Es war kalt und er fror erbärmlich. Ein eisiger Wind rüttelte an seinen Zweigen, als ob er die Nadeln von den Ästen schütteln wollte. Was war es doch im Hause gemütlich warm gewesen. Jetzt war wohl seine letzte Stunde gekommen. Der Baum schloss furchtsam die Augen und ließ seine Zweige müde und traurig hängen. Mutter trug ihn mühsam in eine vom Wind geschützte Hausecke und stellte den Baum dort vorsichtig ab. Die großen Oleanderbüsche, die dort in Kübeln überwinterten, begrüßten ihn freudig. "Erzähl doch mal, wie es im Hause war! Was gab es dort zu sehen?" riefen sie neugierig. Der kleine Baum berichtete ihnen von Weihnachten und seiner schönen Zeit im Haus. "Und jetzt muss ich wohl sterben", beendete er dann traurig seine Erzählung. Der Trompetenbaum hinter ihm schob erschreckt ein Blättchen aus seinen kahlen Zweigen heraus. "Wie kommst du denn auf diese Idee?" fragte er ganz entsetzt. "Die Vögel haben im Sommer von dem schrecklichen Ende aller Weihnachtsbäume gesungen", weinte das Bäumchen. Der Lorbeerbaum, der neben ihm stand, fing an so stark zu lachen, dass sich seine Blätter wie im Winde schüttelten. "Aber du doch nicht, du dummer kleiner Baum. Hast du dich denn schon einmal genau angeschaut? Sieh, da kommt Mutter! Jetzt pass auf, was sie macht." Der Weihnachtsbaum sah erstaunt, dass Mutter mit einer Gießkanne in der Hand zu ihm trat. Sie goss Wasser in den großen Kübel, in dem er seine Wurzeln ausstreckte. Durstig trank er und fühlte sich sofort erfrischt und neu belebt. Mutter strich ihm sanft über seine Zweige. "Vielen Dank, lieber kleiner Baum. Das hast du gut gemacht. Du bist für uns ein wunderschöner Weihnachtsbaum gewesen. Jetzt kannst du in Ruhe weiter wachsen. Und nächstes Jahr darfst du dann wieder in das Haus kommen." Guhl stolzierte mit einer Maus in der Schnauze von der Wiese heran, legte seine Jagdbeute an Mutters Füßen ab, ließ sich ausgiebig loben und strich dann um das Bäumchen herum. "Siehst, du", miaute er" ich habe es dir doch gesagt. Mutter wirft dich nicht fort." Schnell rieb er seinen Kopf an Mutters Beinen und schlenderte dann mit hochgestelltem Schwanz ins warme Haus.
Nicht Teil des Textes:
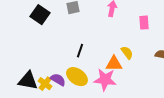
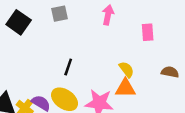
orange triangle: (114, 64) -> (125, 88), moved

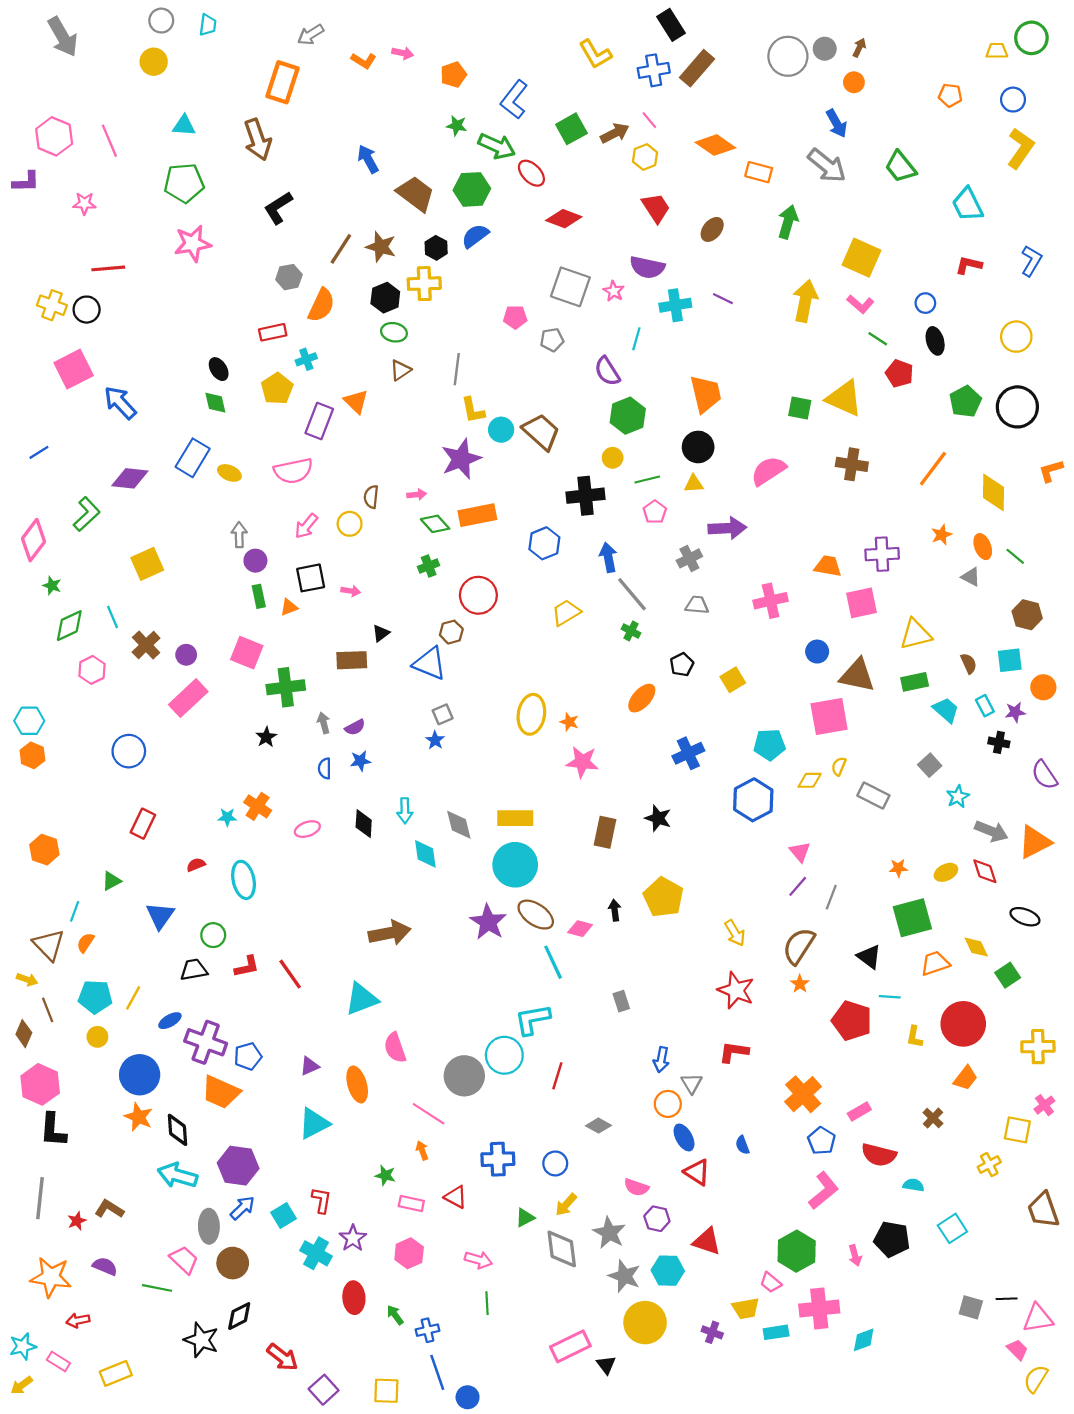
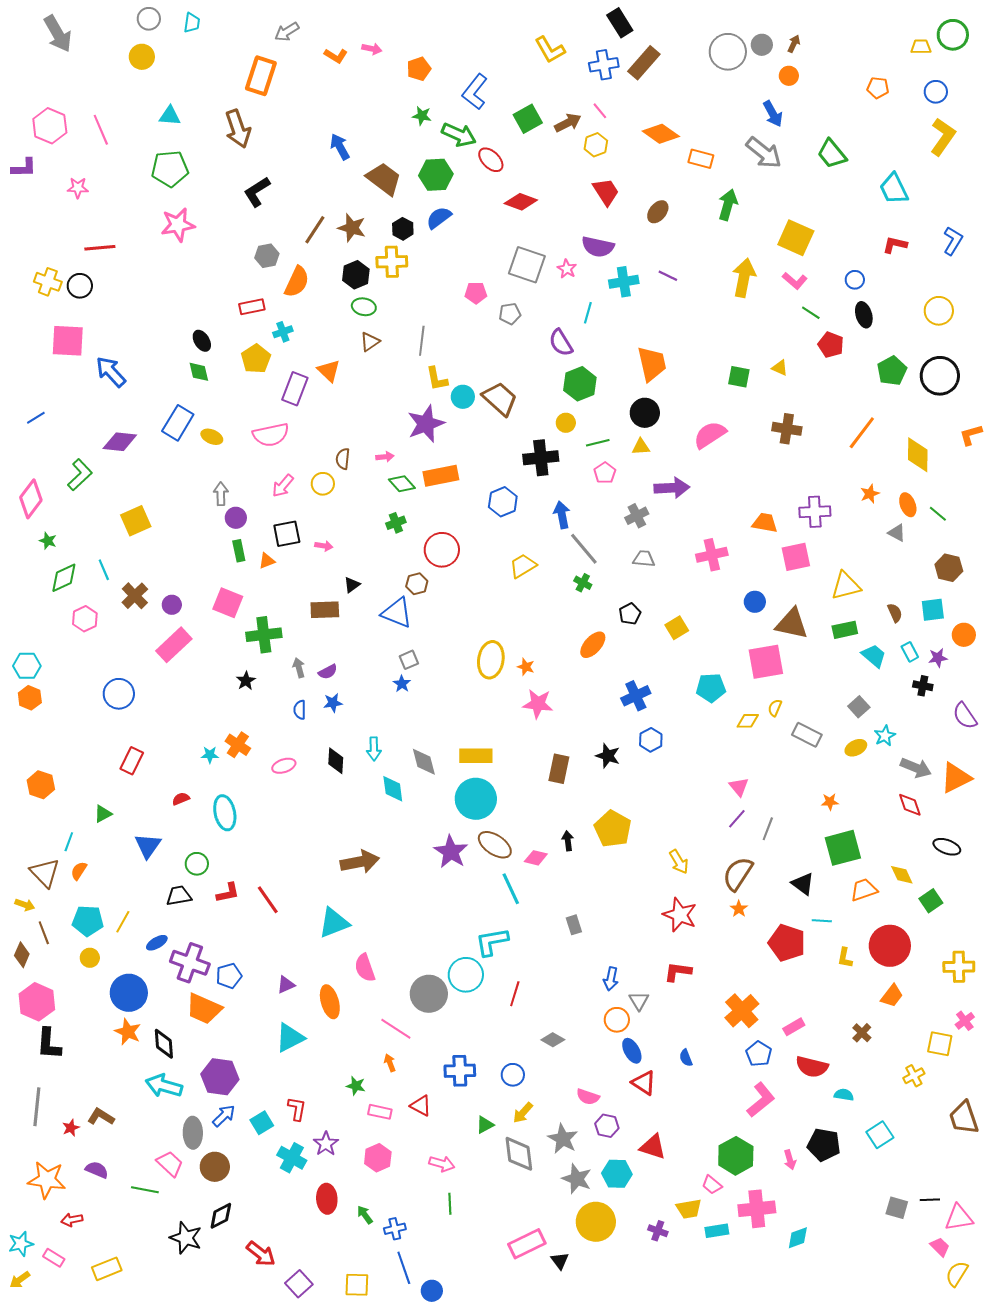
pink square: (74, 369) -> (68, 341), turned 30
yellow triangle: (844, 398) -> (780, 368), size x0.5
blue hexagon: (753, 800) -> (651, 740), moved, size x0.6
yellow ellipse: (946, 872) -> (856, 748), moved

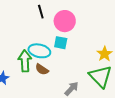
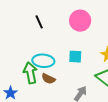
pink circle: (65, 21) -> (80, 21), moved
cyan square: (61, 43) -> (75, 57), moved

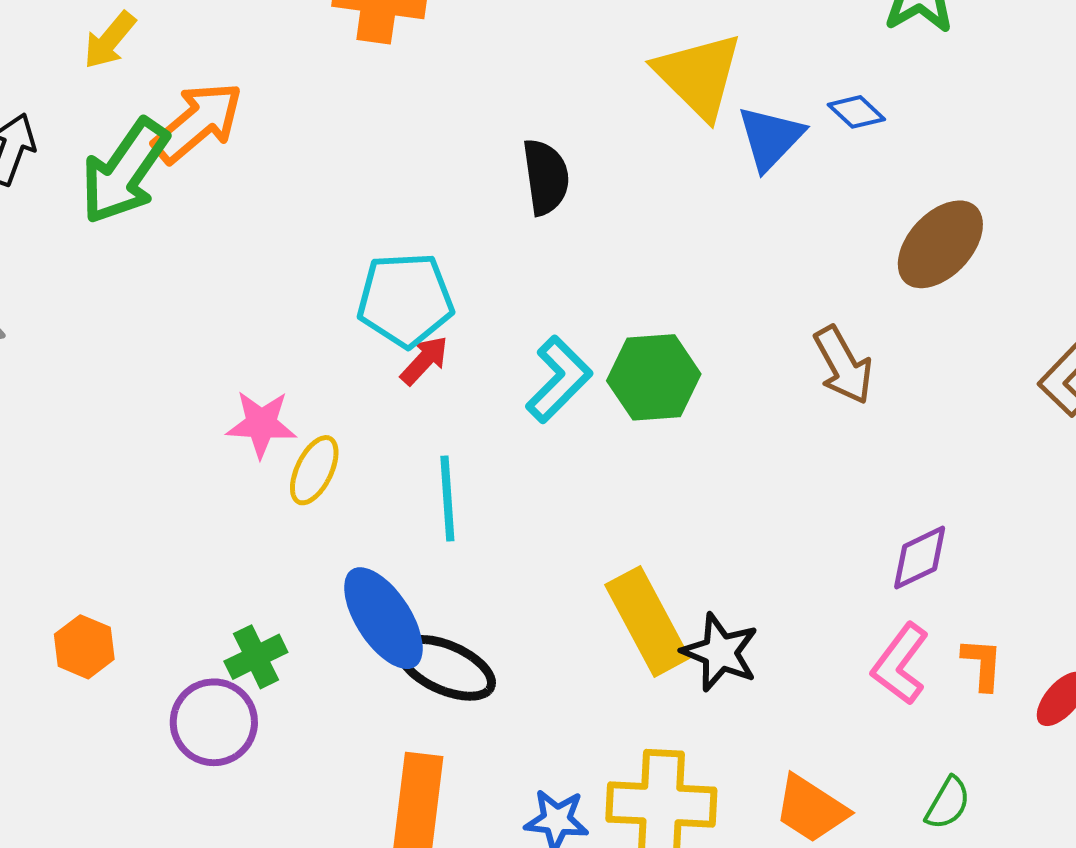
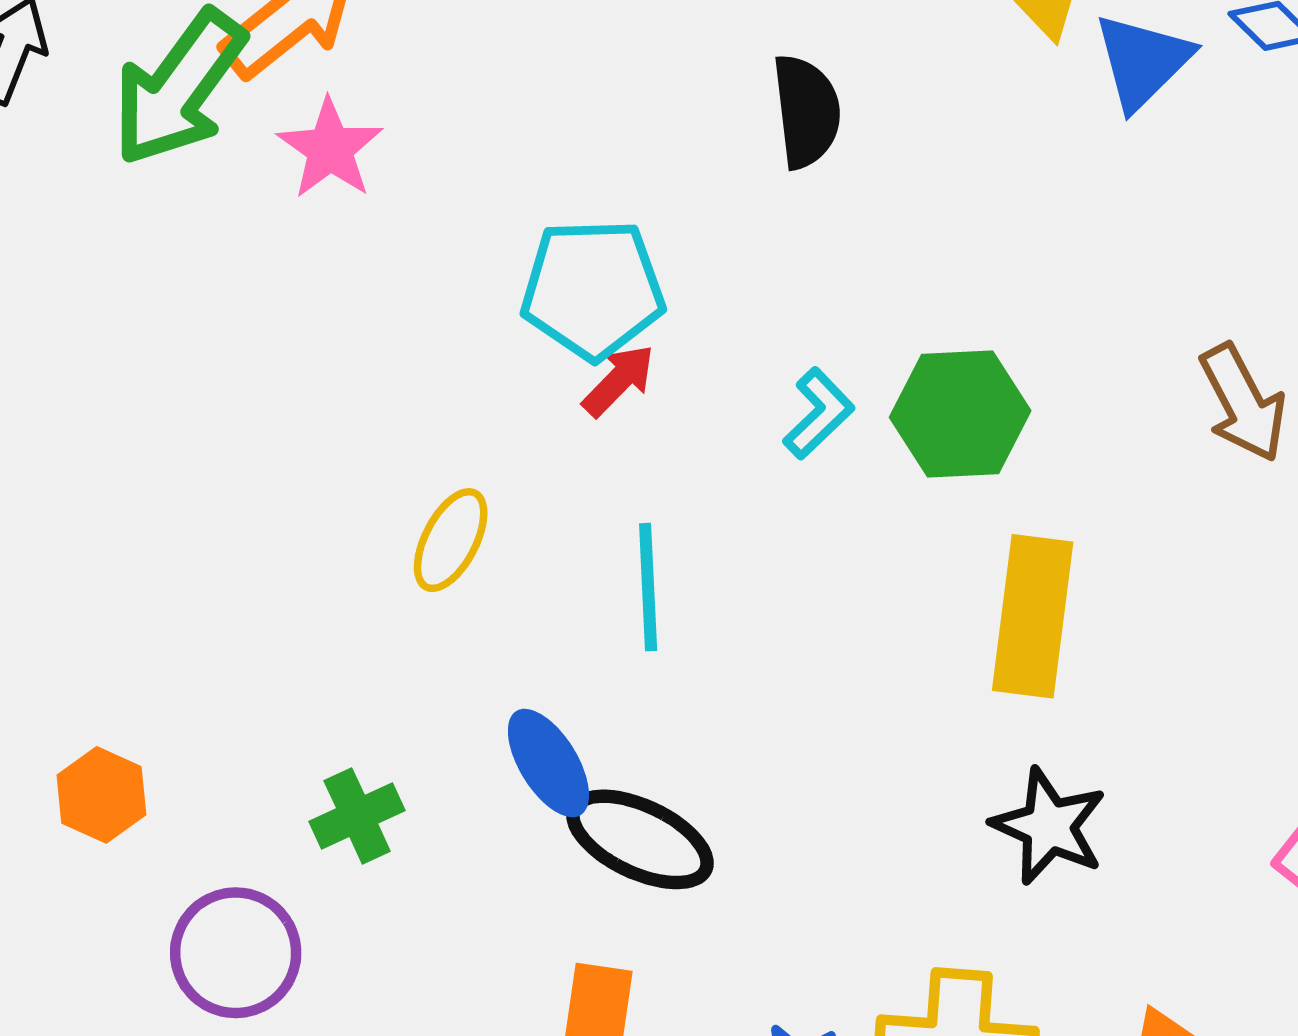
cyan L-shape: (559, 379) -> (819, 414), size x0.7
pink star: (261, 424) -> (330, 149), moved, turned 30
blue ellipse: (383, 618) -> (548, 763), size x0.7
yellow rectangle: (647, 621) -> (1033, 616), moved, turned 34
purple circle: (214, 722) -> (236, 953), moved

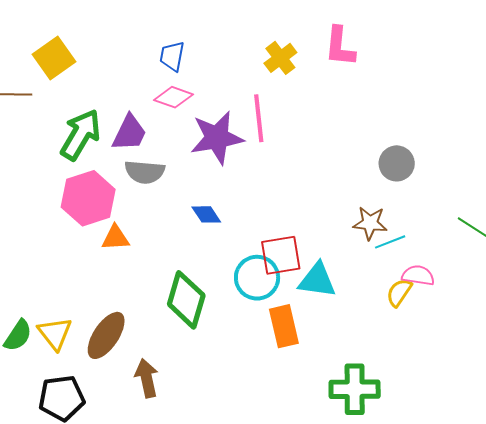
Und ihr werdet es nicht glauben: Ostern hatte unser Weihnachtsbäumchen einen Ehrenplatz zwischen blühenden Osterglocken, Tulpen und Narzissen im alten Hof des Knusperhäuschens. Der sanfte Frühlingswind spielte mit den vielen bunten Ostereiern, die an seinen Zweigen schaukelten und er stand stolz und stramm und hielt seine grünen Zweige der warmen Sonne entgegen.